▶ [Dataset entries]:
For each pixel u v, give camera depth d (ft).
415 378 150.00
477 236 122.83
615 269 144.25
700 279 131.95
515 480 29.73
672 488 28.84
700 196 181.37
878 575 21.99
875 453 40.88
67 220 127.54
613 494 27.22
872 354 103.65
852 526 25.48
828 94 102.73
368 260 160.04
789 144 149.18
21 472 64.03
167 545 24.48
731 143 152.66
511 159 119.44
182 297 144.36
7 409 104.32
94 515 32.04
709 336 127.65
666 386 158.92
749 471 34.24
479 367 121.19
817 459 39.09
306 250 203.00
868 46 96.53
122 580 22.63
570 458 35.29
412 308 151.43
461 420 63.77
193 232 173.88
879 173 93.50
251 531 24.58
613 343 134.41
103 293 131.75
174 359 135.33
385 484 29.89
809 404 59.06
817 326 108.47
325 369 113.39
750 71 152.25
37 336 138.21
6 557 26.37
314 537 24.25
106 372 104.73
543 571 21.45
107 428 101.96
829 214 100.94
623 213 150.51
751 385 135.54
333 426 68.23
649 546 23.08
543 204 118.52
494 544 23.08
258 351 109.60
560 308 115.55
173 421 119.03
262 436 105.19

▶ [WHAT TO PRODUCE]:
Going line by line, copy the data above exactly.

▶ [WRITTEN SOLUTION]:
For each pixel u v, give camera depth d (ft).
415 378 150.00
477 236 122.83
615 269 144.25
700 279 131.95
515 480 29.73
672 488 28.84
700 196 181.37
878 575 21.99
875 453 40.88
67 220 127.54
613 494 27.22
872 354 103.65
852 526 25.48
828 94 102.73
368 260 160.04
789 144 149.18
21 472 64.03
167 545 24.48
731 143 152.66
511 159 119.44
182 297 144.36
7 409 104.32
94 515 32.04
709 336 127.65
666 386 158.92
749 471 34.24
479 367 121.19
817 459 39.09
306 250 203.00
868 46 96.53
122 580 22.63
570 458 35.29
412 308 151.43
461 420 63.77
193 232 173.88
879 173 93.50
251 531 24.58
613 343 134.41
103 293 131.75
174 359 135.33
385 484 29.89
809 404 59.06
817 326 108.47
325 369 113.39
750 71 152.25
37 336 138.21
6 557 26.37
314 537 24.25
106 372 104.73
543 571 21.45
107 428 101.96
829 214 100.94
623 213 150.51
751 385 135.54
333 426 68.23
649 546 23.08
543 204 118.52
494 544 23.08
258 351 109.60
560 308 115.55
173 421 119.03
262 436 105.19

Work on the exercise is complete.